┌─ Records for processing
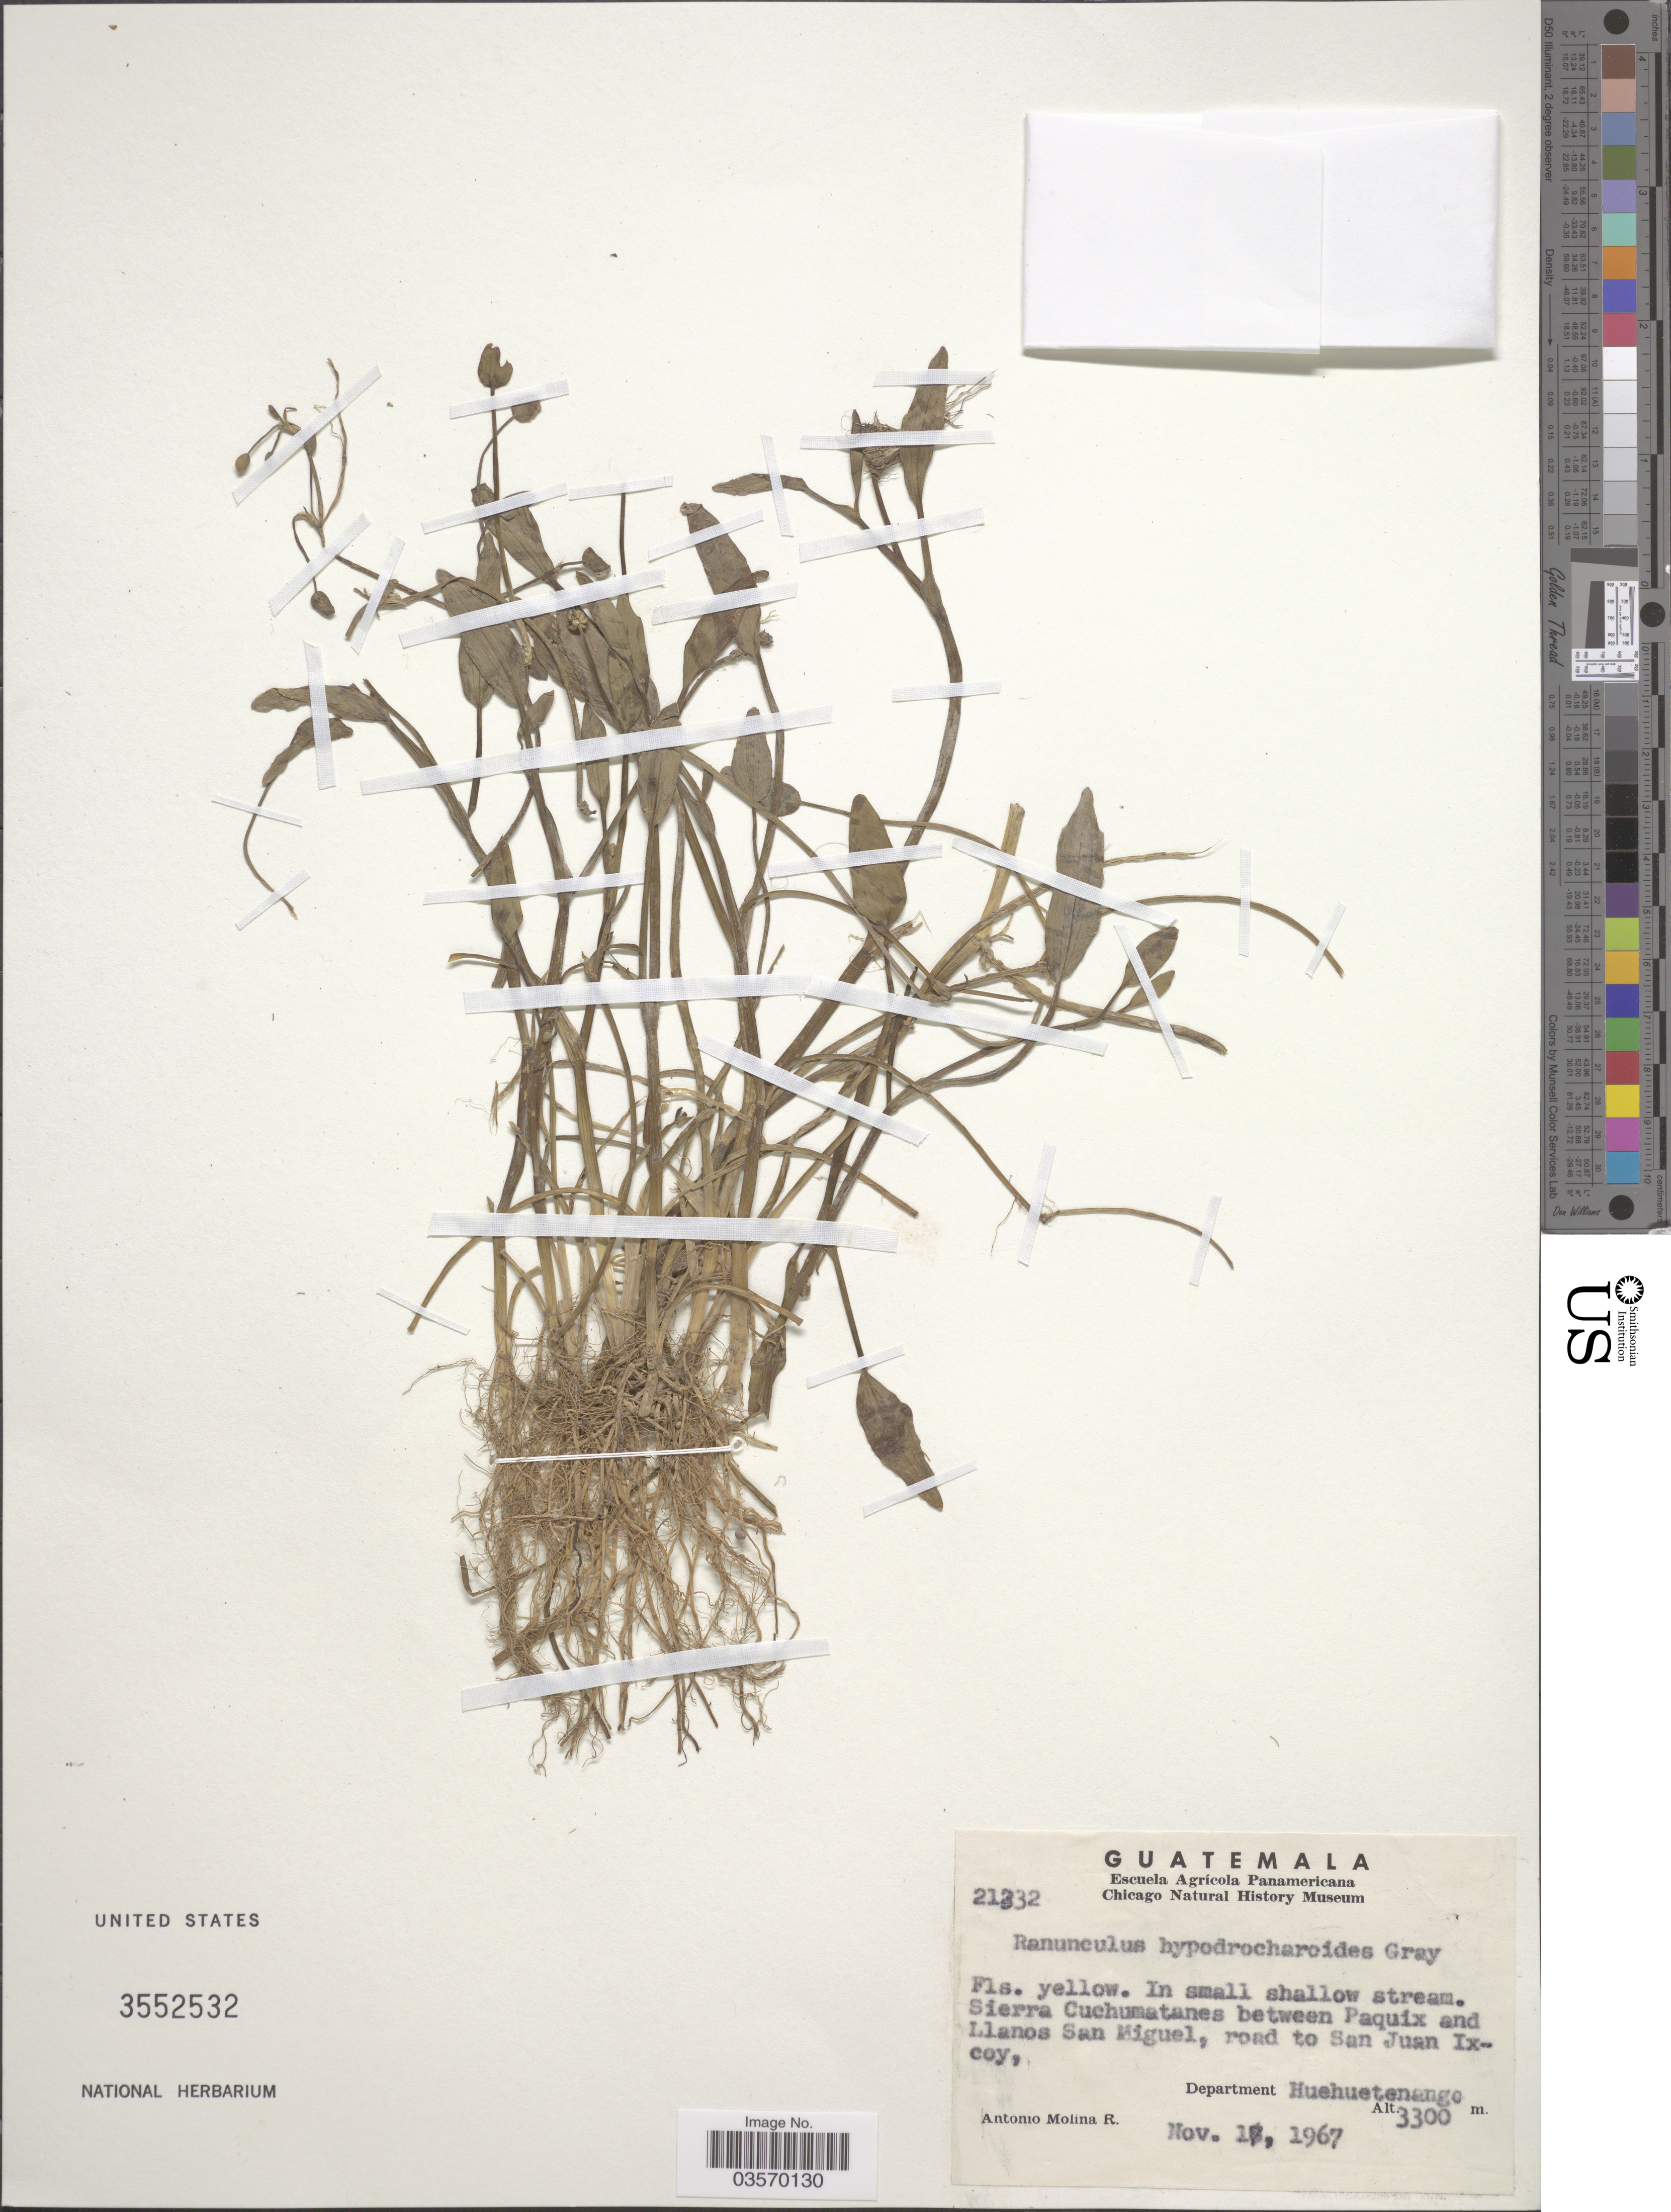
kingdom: Plantae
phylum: Tracheophyta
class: Magnoliopsida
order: Ranunculales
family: Ranunculaceae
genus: Ranunculus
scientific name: Ranunculus hydrocharoides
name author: A. Gray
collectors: A. Molina R.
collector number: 21332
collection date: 1967-11-17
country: Guatemala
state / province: Huehuetenango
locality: Sierra Cuchumatanes between Paquix and Llanos San Miguel, road to San Juan Ixcoy, Department Huehuetenango.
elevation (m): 3300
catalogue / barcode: US 3552532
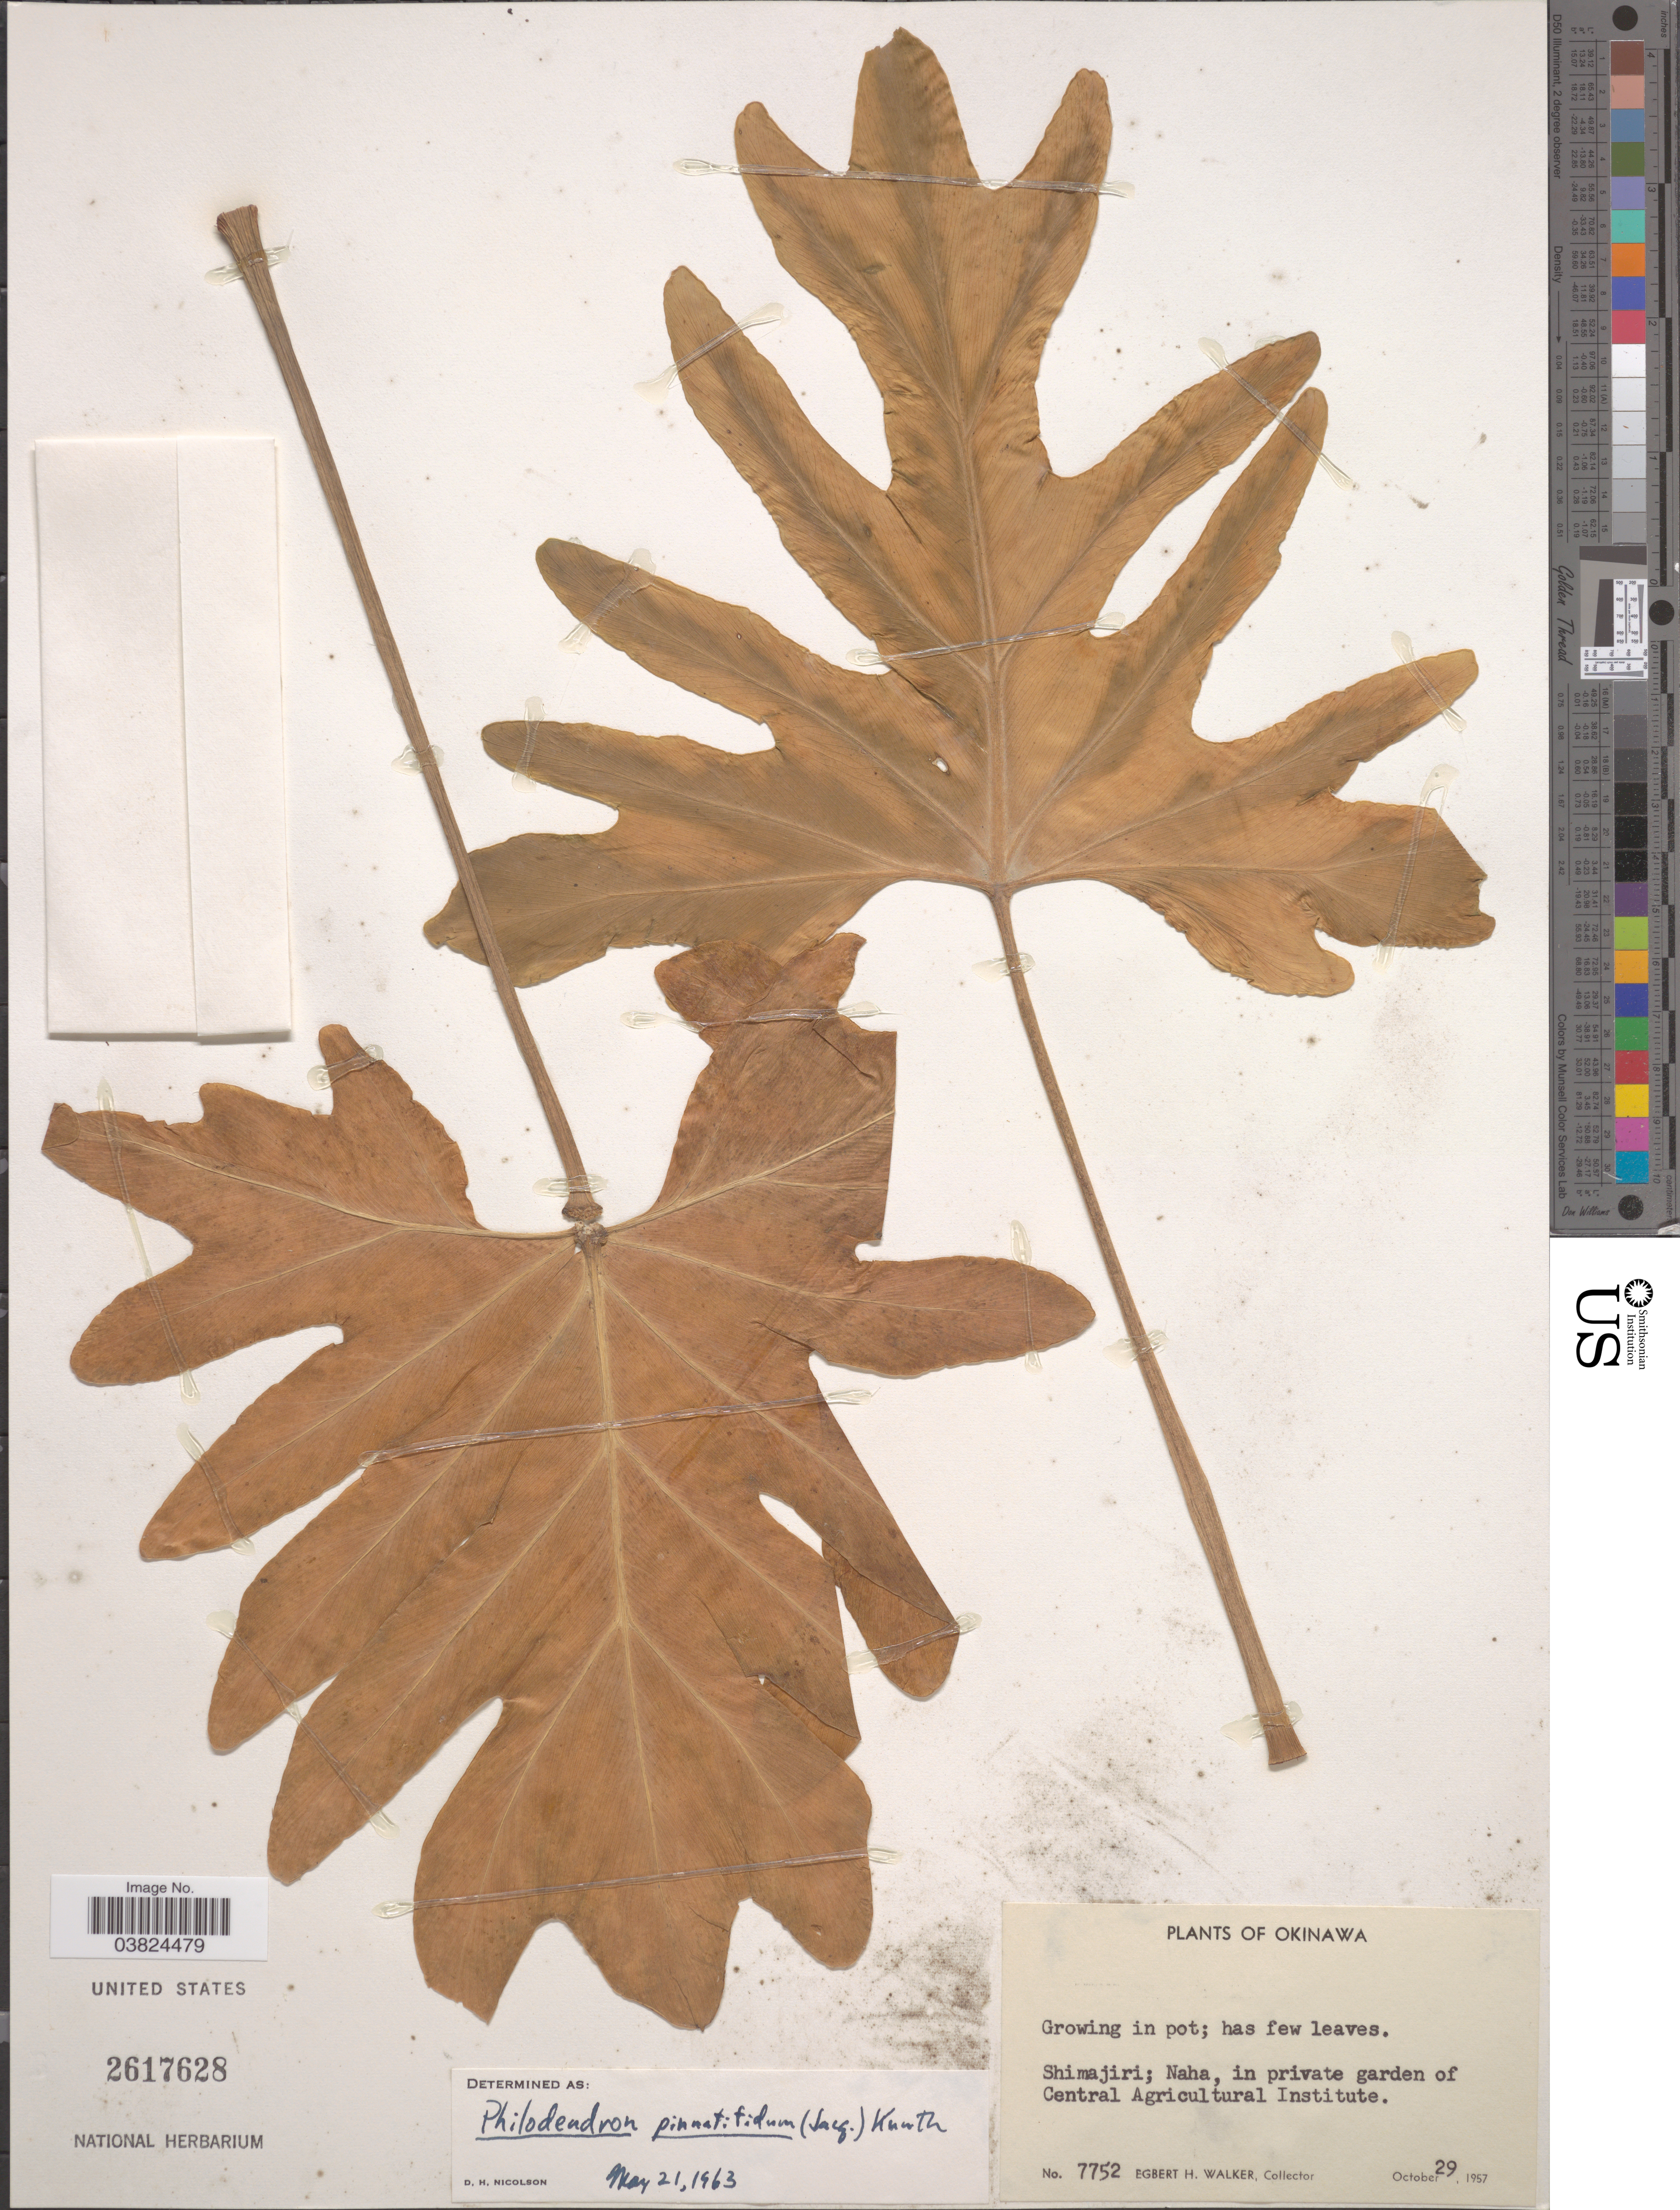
└─
* Work to complete *
Copy every row above word for word, and leave out the pictures.

* Exercise response *
kingdom: Plantae
phylum: Tracheophyta
class: Magnoliopsida
order: Ranunculales
family: Ranunculaceae
genus: Ranunculus
scientific name: Ranunculus hydrocharoides
name author: A. Gray
collectors: A. Molina R.
collector number: 21332
collection date: 1967-11-17
country: Guatemala
state / province: Huehuetenango
locality: Sierra Cuchumatanes between Paquix and Llanos San Miguel, road to San Juan Ixcoy, Department Huehuetenango.
elevation (m): 3300
catalogue / barcode: US 3552532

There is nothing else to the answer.